Publish What You Fund mentioned in Financial Times article
Below is a copy of Alan Beattie’s Financial Time article on the Copenhagen conference on climate change.
For rich nations, this is not the season for giving
By Alan Beattie
One of the ostensibly less feeble parts of the feeble deal reached at Copenhagen was the money. Rich nations seemingly overcame their Scrooge-like tendencies and forked out $10bn a year until 2012, rising to $100bn annually by 2020, to help developing countries adapt to climate change and to mitigate its effects.
God bless us, every one? More like: bah, humbug. This festive gift is nothing like as generous at it sounds. Given the murkiness with which aid is labelled and distributed, any promise is highly uncertain when announced and its implementation nearly impossible to judge in retrospect.
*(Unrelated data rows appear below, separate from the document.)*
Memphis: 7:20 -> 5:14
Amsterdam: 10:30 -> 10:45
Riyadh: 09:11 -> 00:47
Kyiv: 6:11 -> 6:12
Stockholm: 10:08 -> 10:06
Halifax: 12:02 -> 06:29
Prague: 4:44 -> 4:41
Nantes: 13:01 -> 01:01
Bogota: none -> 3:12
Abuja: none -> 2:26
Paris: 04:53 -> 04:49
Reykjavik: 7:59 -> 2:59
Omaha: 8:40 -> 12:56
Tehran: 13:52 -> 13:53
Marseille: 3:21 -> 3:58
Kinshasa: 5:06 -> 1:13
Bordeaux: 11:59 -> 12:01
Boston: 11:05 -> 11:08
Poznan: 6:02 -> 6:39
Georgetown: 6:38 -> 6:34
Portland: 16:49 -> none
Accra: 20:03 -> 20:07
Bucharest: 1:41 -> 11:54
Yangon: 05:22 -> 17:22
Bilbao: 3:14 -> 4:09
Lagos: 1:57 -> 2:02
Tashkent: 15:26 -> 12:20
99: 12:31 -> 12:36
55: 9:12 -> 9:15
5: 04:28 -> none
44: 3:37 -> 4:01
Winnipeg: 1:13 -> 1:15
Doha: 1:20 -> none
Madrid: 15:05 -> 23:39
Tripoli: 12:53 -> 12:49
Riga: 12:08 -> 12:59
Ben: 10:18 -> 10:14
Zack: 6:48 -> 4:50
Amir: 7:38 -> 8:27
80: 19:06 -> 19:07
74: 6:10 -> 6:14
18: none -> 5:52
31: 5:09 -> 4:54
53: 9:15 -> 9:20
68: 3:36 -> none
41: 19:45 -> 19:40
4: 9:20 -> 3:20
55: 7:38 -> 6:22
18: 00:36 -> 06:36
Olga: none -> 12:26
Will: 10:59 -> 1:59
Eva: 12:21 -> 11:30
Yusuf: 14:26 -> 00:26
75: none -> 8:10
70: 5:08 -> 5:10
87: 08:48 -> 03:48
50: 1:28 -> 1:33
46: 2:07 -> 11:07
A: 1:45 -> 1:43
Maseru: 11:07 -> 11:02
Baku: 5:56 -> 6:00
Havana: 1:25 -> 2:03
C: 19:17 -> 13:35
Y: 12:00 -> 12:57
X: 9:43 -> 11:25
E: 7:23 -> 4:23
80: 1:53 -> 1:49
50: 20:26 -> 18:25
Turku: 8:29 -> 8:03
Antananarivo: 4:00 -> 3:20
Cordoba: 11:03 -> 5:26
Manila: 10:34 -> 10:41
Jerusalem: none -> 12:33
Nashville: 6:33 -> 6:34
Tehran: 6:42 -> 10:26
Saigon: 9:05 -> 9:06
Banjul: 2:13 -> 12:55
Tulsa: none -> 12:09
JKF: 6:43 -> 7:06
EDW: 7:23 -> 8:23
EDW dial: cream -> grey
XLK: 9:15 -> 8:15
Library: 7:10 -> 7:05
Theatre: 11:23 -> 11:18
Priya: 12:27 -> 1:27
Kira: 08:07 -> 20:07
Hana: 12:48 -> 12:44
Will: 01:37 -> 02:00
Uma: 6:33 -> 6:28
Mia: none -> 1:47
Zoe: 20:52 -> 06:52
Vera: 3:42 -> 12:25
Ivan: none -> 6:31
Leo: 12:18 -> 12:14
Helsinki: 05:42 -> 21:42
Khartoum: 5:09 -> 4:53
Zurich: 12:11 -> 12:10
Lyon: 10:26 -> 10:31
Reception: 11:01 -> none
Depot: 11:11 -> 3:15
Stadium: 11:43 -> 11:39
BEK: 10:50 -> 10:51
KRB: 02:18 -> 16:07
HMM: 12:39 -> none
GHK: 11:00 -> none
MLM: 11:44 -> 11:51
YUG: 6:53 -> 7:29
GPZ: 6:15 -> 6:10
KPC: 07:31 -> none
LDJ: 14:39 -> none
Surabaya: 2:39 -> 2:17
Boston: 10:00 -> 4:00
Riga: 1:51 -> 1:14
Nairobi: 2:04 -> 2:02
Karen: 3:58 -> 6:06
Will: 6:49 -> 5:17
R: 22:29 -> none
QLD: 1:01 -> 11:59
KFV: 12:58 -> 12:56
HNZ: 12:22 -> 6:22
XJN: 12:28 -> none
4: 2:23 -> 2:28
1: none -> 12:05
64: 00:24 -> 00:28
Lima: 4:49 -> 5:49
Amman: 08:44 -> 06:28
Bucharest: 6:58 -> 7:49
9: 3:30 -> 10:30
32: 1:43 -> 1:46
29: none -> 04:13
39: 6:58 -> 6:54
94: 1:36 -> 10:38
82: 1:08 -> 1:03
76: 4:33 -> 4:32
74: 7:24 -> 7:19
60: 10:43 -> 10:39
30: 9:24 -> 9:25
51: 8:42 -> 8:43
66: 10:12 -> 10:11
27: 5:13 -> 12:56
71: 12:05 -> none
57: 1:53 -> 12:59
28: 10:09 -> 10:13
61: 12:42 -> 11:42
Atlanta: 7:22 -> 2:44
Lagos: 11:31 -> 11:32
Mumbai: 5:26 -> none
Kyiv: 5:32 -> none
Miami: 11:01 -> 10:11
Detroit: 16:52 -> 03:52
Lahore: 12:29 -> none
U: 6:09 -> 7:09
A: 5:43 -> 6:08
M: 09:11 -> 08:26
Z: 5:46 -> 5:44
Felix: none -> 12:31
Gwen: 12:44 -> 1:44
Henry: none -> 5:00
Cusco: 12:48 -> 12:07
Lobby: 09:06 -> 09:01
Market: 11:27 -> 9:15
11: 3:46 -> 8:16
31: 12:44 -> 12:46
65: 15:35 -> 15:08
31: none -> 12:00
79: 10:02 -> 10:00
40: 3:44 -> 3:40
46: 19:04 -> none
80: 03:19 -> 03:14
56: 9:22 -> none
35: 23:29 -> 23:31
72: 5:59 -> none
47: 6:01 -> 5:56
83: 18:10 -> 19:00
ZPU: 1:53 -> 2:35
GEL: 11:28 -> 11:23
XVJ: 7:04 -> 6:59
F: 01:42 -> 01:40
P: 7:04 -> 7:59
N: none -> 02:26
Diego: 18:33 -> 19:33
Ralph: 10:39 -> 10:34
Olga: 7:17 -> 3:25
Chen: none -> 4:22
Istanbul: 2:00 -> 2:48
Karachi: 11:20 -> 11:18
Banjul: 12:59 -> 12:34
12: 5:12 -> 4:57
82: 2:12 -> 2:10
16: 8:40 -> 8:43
Instituting a new global system of tradeable carbon permits could be a genuinely innovative way of effecting transfers. But at present we are left with vague talk of climate change aid.
Copenhagen is not alone. The recent food security summit in Rome made a resounding call for agriculture’s share of aid to be increased, and there have been negotiations about “aid-for-trade” on the sidelines of the Doha trade round for years. Seasoned aid experts often watch the resulting announcements while shaking their heads in sorrow, or banging them on the desk.
First of all, take the concept of “additionality” – that any new money must be on top of existing aid. But additional to what? The last set of big development aid pledges were made by the Group of Seven – though not other donor countries – at Gleneagles in 2005. But they collectively started falling behind those pledges as soon as they were made and are likely to end this year only halfway to their 2010 targets. Should an additional pledge be on top of what is actually being spent, or what has been promised? If the former, the new pledge merely allows donors quietly to drop their previous promise; if the latter, it is so wildly unlikely to be kept that it further devalues the process.
Second is the question of labelling. It has become increasingly inaccurate to call any transfer “agricultural aid” or “climate change aid”. The trend among rich donor countries has been towards direct support of recipients’ budgets, not standalone projects, and money is fungible. On top of that, the public finance systems of many developing countries are not sophisticated enough meaningfully to record aid as going to a particular end.
Karin Christiansen of Publish What You Fund, one of a growing number of aid transparency campaigners, points out that the rules of official aid statistics allow donors to classify their aid in two different ways, by sector (agriculture, education) and by function (biodiversity, climate change, gender equality). So a donor that really wants to, can count the same dollar as both agriculture and climate change aid. (Not that all donors have even bothered reporting which aid is supposed to serve which function.)
And who determines what climate change aid is anyway? A government wants assistance to install solar pumps to irrigate farms growing partly for export. Is that aid for climate change, agriculture or trade? All this process does is induce cynicism in the recipient and the perpetual relabelling of plans, depending on the donor obsession du jour.
In a sense, we should rather hope that the labels are meaningless. The Overseas Development Institute in London pointed out in a study commissioned by the One campaign that if a lot of money does get spent on adapting economies to climate change – as opposed to mitigating its effects – it will probably mean aid being diverted from the poorest countries in Africa to middle-income nations in the Middle East, Asia and Latin America. (Disclosure: I’m a member of the ODI’s governing council, but had no role in this report.)
Aid policy is too often captured by what Clare Short, the former British secretary for international development, used to call “initiativitis”: the endless manufacturing of meaningless announcements, often via the double and triple counting of money. Such announcements seem intended to con the public into thinking that progress is being made and are used as sweeteners to induce developing countries to sign unpalatable deals.
Fewer and fewer people are being fooled: even campaigners that used to cheerlead aid announcements have become much more sceptical. Yet the debates over largely notional money still occupy time and attention that would be better spent on issues of substance.